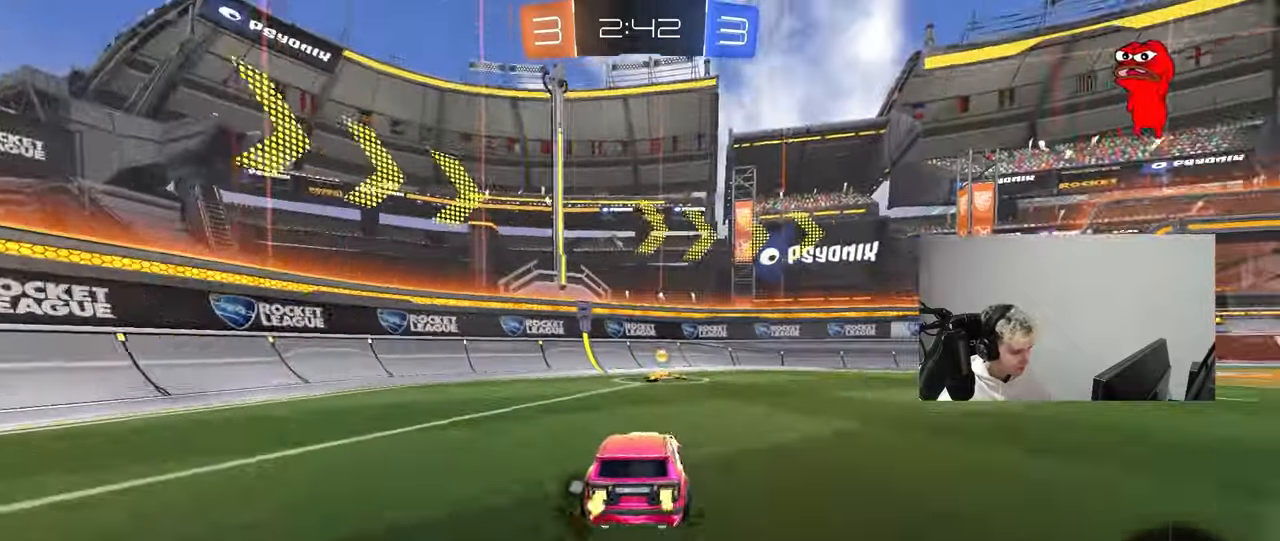
{"keys": ["d", "w"], "mouse": ["left"], "mouse_move": "still", "events": [[183, "space", "down"], [233, "d", "down"], [283, "shift", "down"], [333, "space", "up"], [417, "shift", "up"]]}
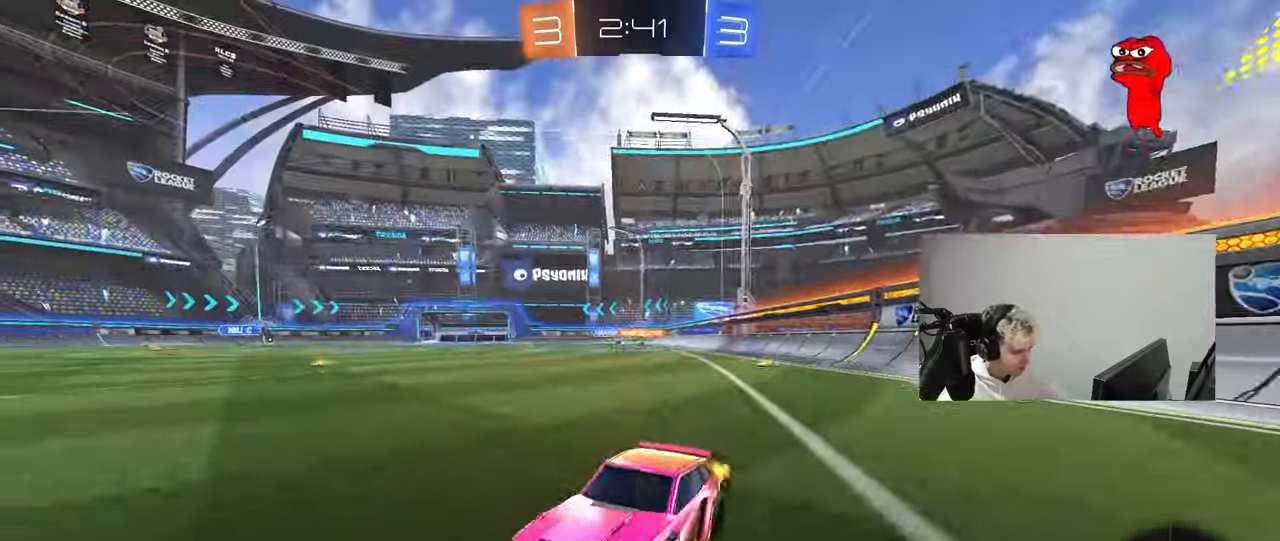
{"keys": ["d", "w"], "mouse": [], "mouse_move": "still", "events": [[333, "mouse_left", "up"]]}
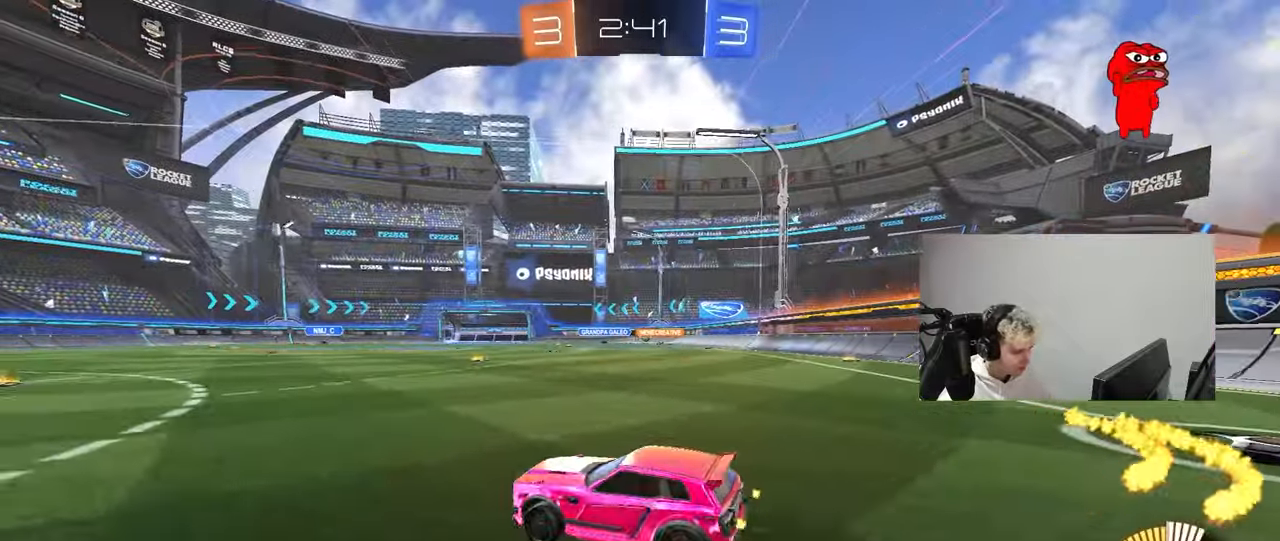
{"keys": ["d", "s", "shift"], "mouse": ["left", "right"], "mouse_move": "down-left", "events": [[33, "mouse_left", "down"], [267, "mouse_right", "down"], [267, "shift", "down"], [317, "mouse_right", "up"], [367, "mouse_right", "down"], [400, "s", "down"], [400, "w", "up"]]}
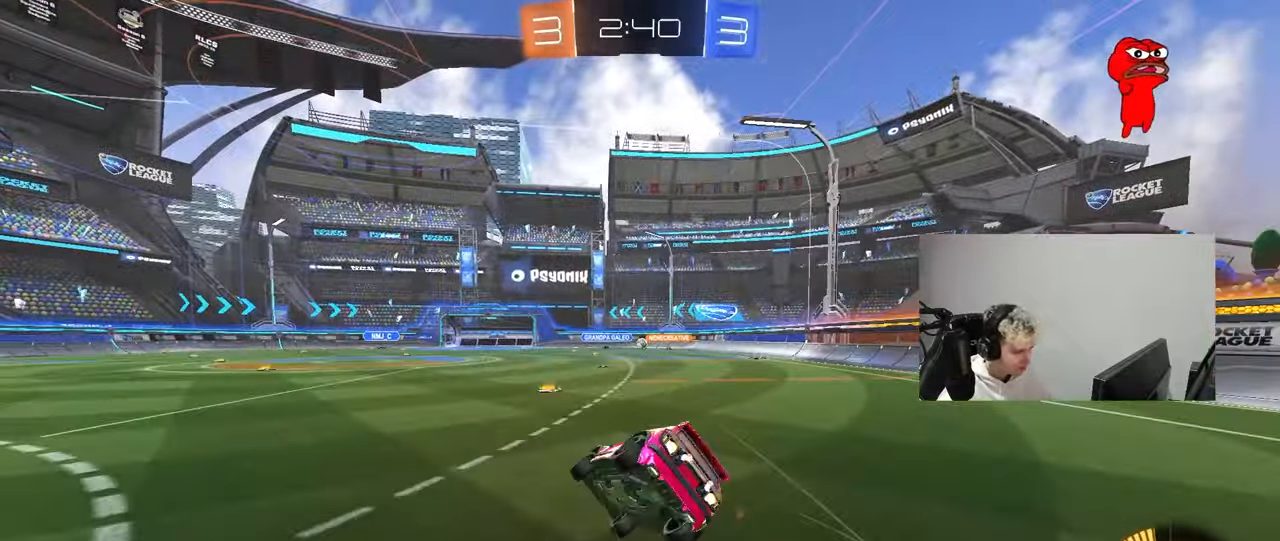
{"keys": ["d", "s", "shift"], "mouse": [], "mouse_move": "still", "events": [[83, "mouse_right", "up"], [283, "s", "up"], [333, "mouse_left", "up"], [367, "s", "down"]]}
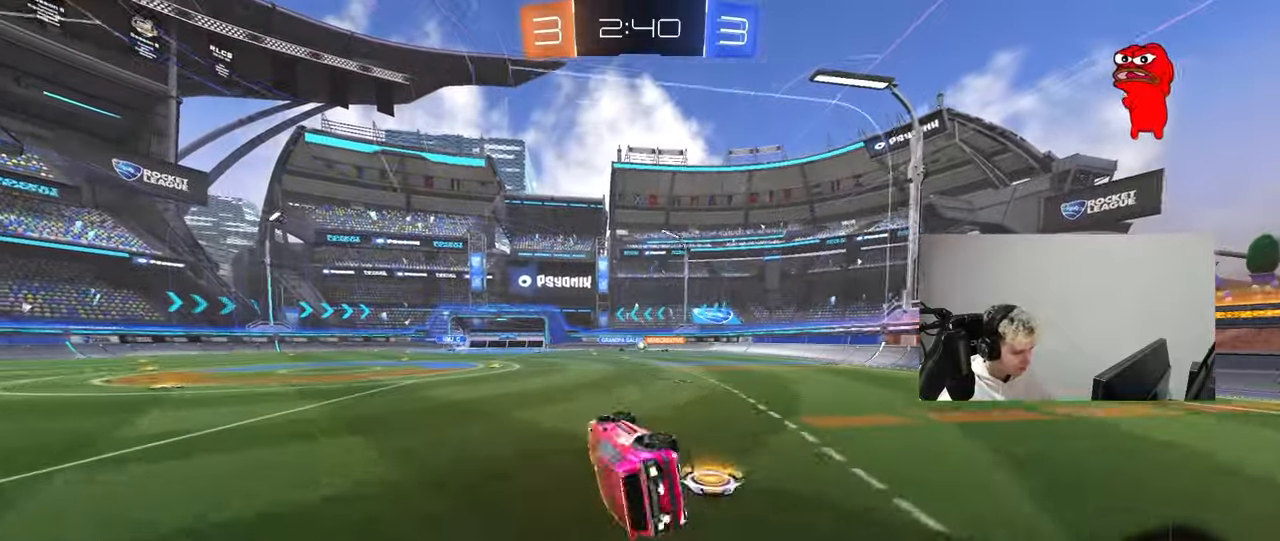
{"keys": ["w"], "mouse": [], "mouse_move": "still", "events": [[150, "d", "up"], [150, "s", "up"], [150, "shift", "up"], [350, "w", "down"]]}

==========

→ Exercise details:
Set the material down exactly, images excluded.

→ Result below:
{"keys": ["d", "w"], "mouse": ["left"], "mouse_move": "still", "events": [[183, "space", "down"], [233, "d", "down"], [283, "shift", "down"], [333, "space", "up"], [417, "shift", "up"]]}
{"keys": ["d", "w"], "mouse": [], "mouse_move": "still", "events": [[333, "mouse_left", "up"]]}
{"keys": ["d", "s", "shift"], "mouse": ["left", "right"], "mouse_move": "down-left", "events": [[33, "mouse_left", "down"], [267, "mouse_right", "down"], [267, "shift", "down"], [317, "mouse_right", "up"], [367, "mouse_right", "down"], [400, "s", "down"], [400, "w", "up"]]}
{"keys": ["d", "s", "shift"], "mouse": [], "mouse_move": "still", "events": [[83, "mouse_right", "up"], [283, "s", "up"], [333, "mouse_left", "up"], [367, "s", "down"]]}
{"keys": ["w"], "mouse": [], "mouse_move": "still", "events": [[150, "d", "up"], [150, "s", "up"], [150, "shift", "up"], [350, "w", "down"]]}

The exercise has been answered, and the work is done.